* EXERCISE DATA:
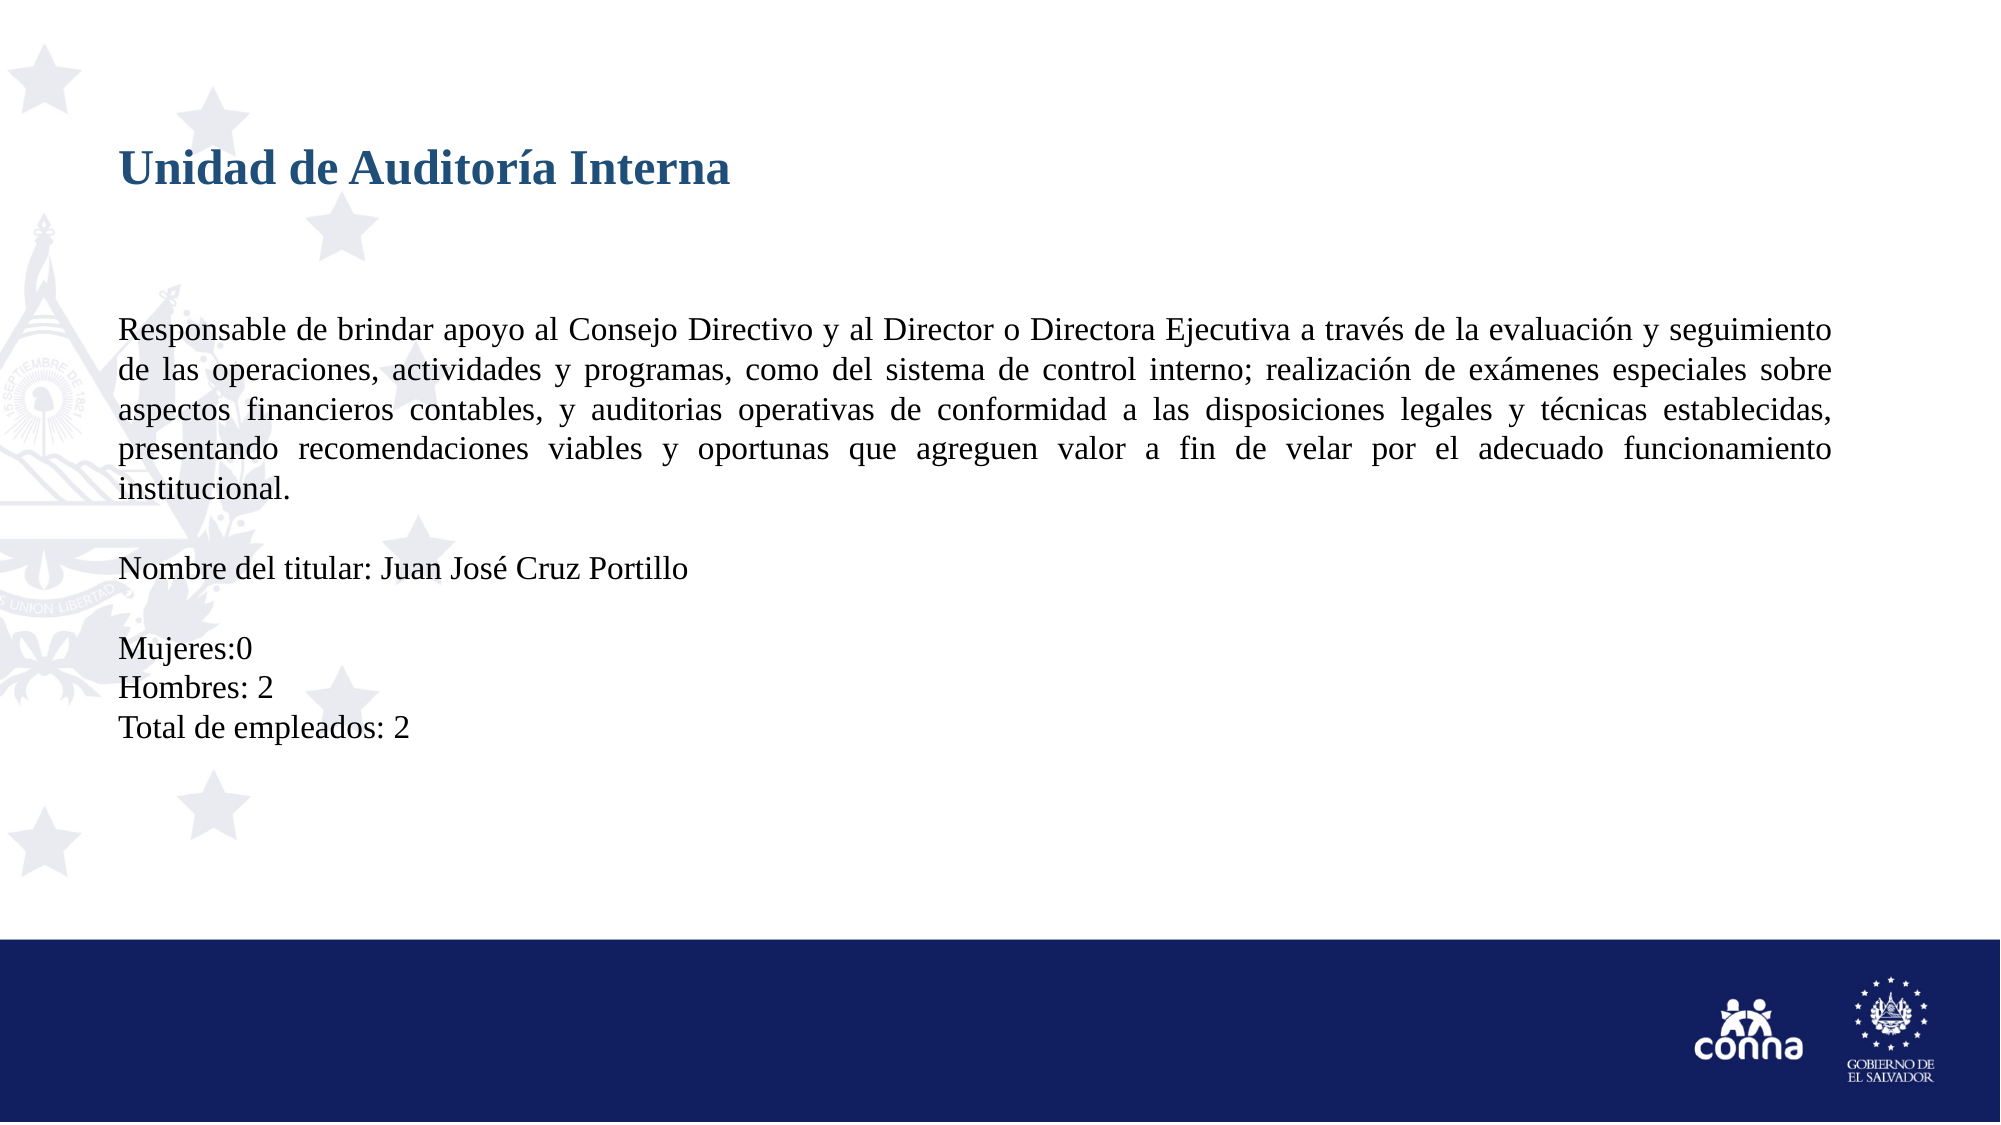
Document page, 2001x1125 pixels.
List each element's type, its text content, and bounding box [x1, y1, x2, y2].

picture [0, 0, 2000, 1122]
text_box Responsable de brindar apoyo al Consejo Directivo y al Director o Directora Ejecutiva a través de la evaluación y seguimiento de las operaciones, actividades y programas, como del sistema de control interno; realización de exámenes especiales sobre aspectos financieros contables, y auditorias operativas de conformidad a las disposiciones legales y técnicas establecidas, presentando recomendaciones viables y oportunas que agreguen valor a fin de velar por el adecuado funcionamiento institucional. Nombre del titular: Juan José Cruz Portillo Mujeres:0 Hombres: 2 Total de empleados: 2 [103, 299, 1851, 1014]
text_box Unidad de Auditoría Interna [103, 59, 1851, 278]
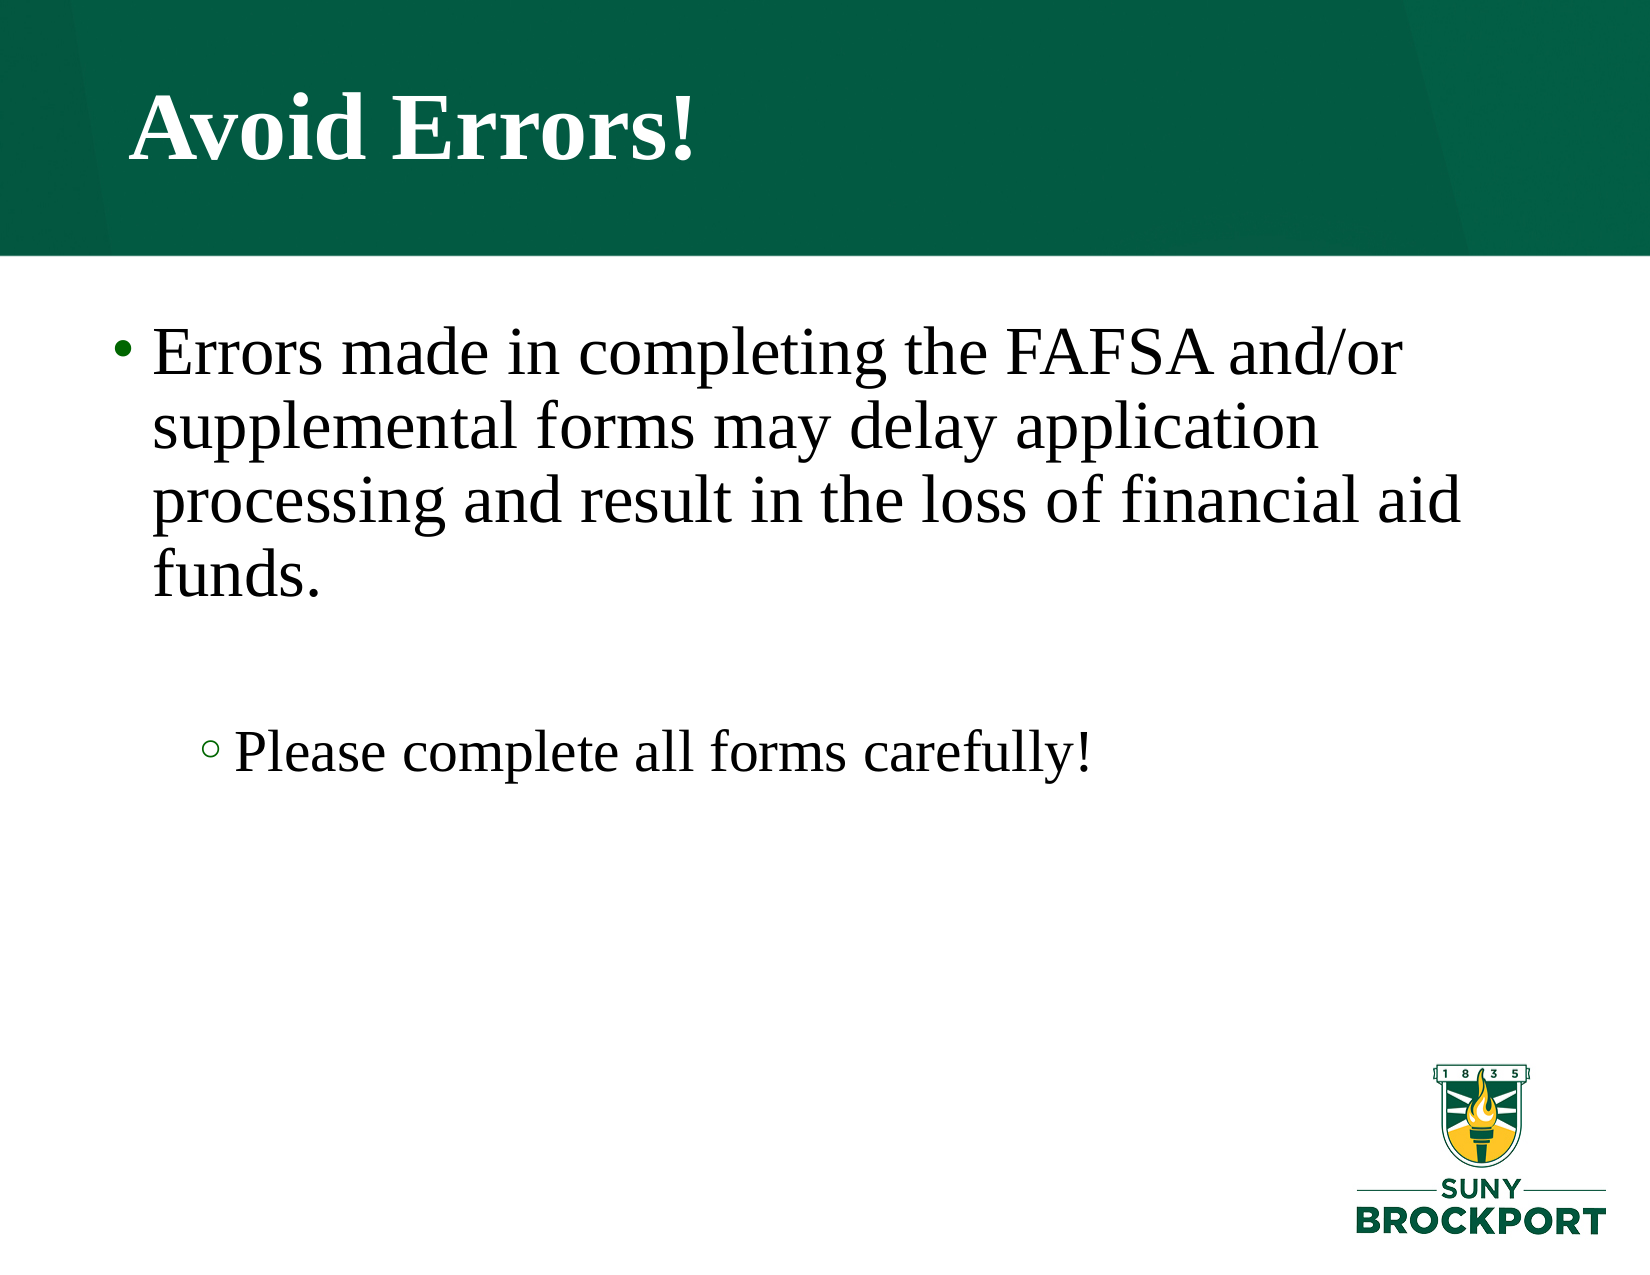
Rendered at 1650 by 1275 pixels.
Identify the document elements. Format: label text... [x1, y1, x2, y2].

* REQUIRED WORK: Only the span from the line with "Rendered at 1650 by 1275 pixels." through the final line of the records goes in the output, each line unchanged.

* YOUR RESPONSE:
Rendered at 1650 by 1275 pixels.
Identify the document elements. Format: label text... [x1, y1, x2, y2].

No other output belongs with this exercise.